I was only implying that I thought glTexParameteri() calls were un-neccessary & ignored (unless being use to set the textures priority) when a fragment shader, itself, directly addressed the texture with texture*D() calls. They can exist forever for fixed pipeline rendering for all I care, but it is confusing seeing examples like this.

My assumptions about un-neccessary & ignored are correct, right?

After I hit the Post button, I thought I could have just commented them out and see what happens, so I did. With them a teapot is surrounded by loops with some visual garbage at the top shows, which I assumed was the real output. Comment them out and you just get white.

So, does it not work because the shader needs it, or is it because of this pointless teapot?
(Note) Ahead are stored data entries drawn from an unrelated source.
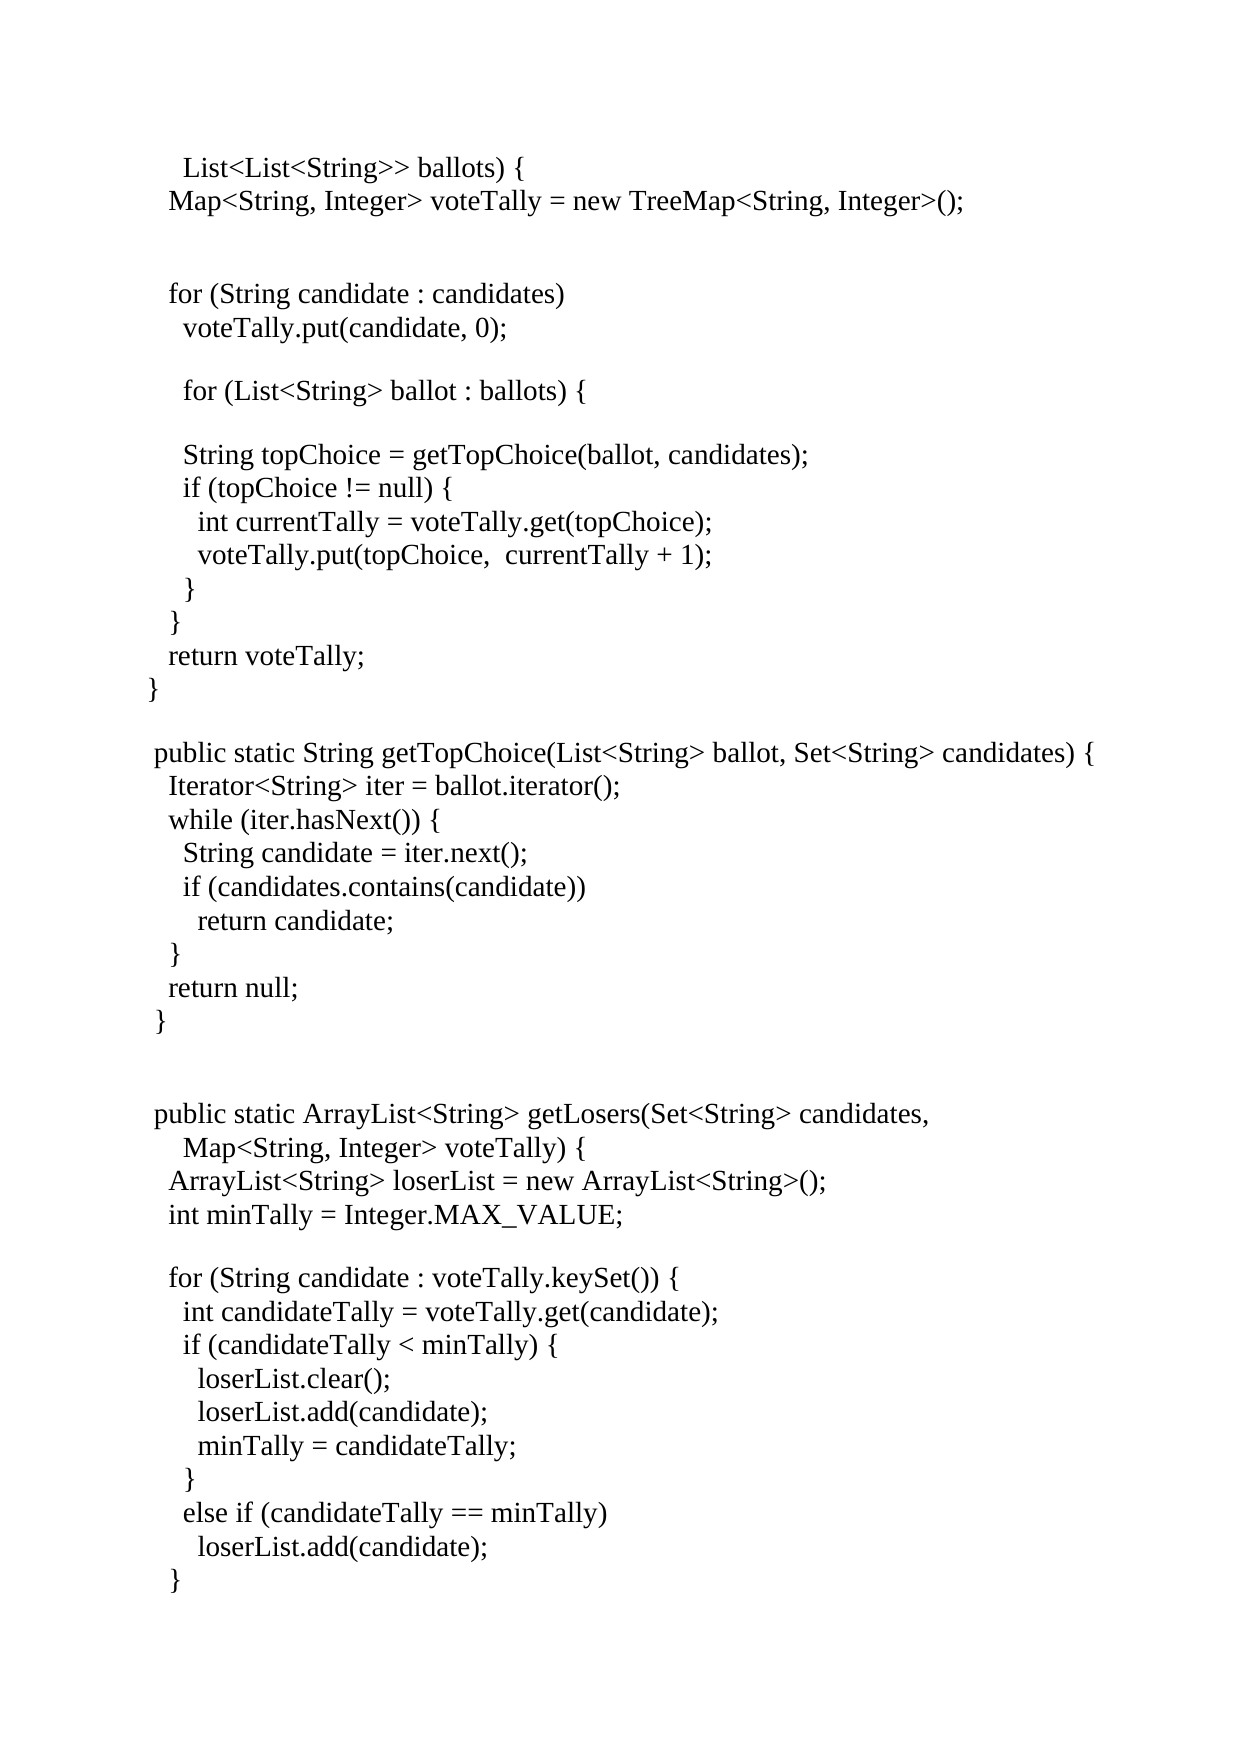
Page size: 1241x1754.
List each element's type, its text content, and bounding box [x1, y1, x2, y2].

text Map<String, Integer> voteTally) { [139, 1130, 1101, 1163]
text while (iter.hasNext()) { [139, 802, 1101, 836]
text if (topChoice != null) { [139, 470, 1101, 504]
text } [139, 1003, 1101, 1037]
text List<List<String>> ballots) { [139, 150, 1101, 183]
text for (String candidate : candidates) [139, 277, 1101, 310]
text } [139, 1462, 1101, 1495]
text int currentTally = voteTally.get(topChoice); [139, 504, 1101, 537]
text for (List<String> ballot : ballots) { [139, 373, 1101, 407]
text ArrayList<String> loserList = new ArrayList<String>(); [139, 1163, 1101, 1197]
text loserList.add(candidate); [139, 1529, 1101, 1562]
text public static String getTopChoice(List<String> ballot, Set<String> candidates) { [139, 735, 1101, 768]
text public static ArrayList<String> getLosers(Set<String> candidates, [139, 1096, 1101, 1130]
text return voteTally; [139, 638, 1101, 672]
text } [139, 672, 1101, 705]
text for (String candidate : voteTally.keySet()) { [139, 1260, 1101, 1294]
text voteTally.put(candidate, 0); [139, 310, 1101, 344]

My psuedo code example of a database table and index seem infinitely better as a GPGPU helloworld example.

drawable.getGL().glTexParameteri(GL.GL_TEXTURE_2D, GL.GL_TEXTURE_MIN_FILTER, GL.GL_NEAREST); 
drawable.getGL().glTexParameteri(GL.GL_TEXTURE_2D, GL.GL_TEXTURE_MAG_FILTER, GL.GL_NEAREST); 
drawable.getGL().glTexParameteri(GL.GL_TEXTURE_2D, GL.GL_TEXTURE_WRAP_S, GL.GL_CLAMP); 
drawable.getGL().glTexParameteri(GL.GL_TEXTURE_2D, GL.GL_TEXTURE_WRAP_T, GL.GL_CLAMP);

I guess you could actually state that they are unnecessary as you can duplicate the effects in the shader, though you wouldn’t want to. Additionally they are not ignored, with the possible exception of the priority (the driver and OS tend to think they know better than the app these days).

To duplicate setting the filter to GL_LINEAR you would have to make 4 textureD() calls, compute the weight and then perform the interpolation yourself. Where as setting glTexParameteri(GL.GL_TEXTURE_2D, GL.GL_TEXTURE_MIN_FILTER, GL.GL_LINEAR); sets-up the hardware to perform this operation for you in a single textureD() call and does all the weight computation and interpolation effectively for free. Things get even uglier when you start to take mipmapping (GL_LINEAR_MIPMAP_LINEAR) into account, the number of interpolations increases, and an lod is needed. And all of that only takes into account the arithmetic of doing texture filtering, the hardware also does some nifty things with caching and prefetching that makes doing those operations in the shader a not so terribly fantastic idea.

As for the wrap s and t modes, that might not cost much performance to do in the shader, but the hardware to implement that is also quite tiny and doesn’t cost much.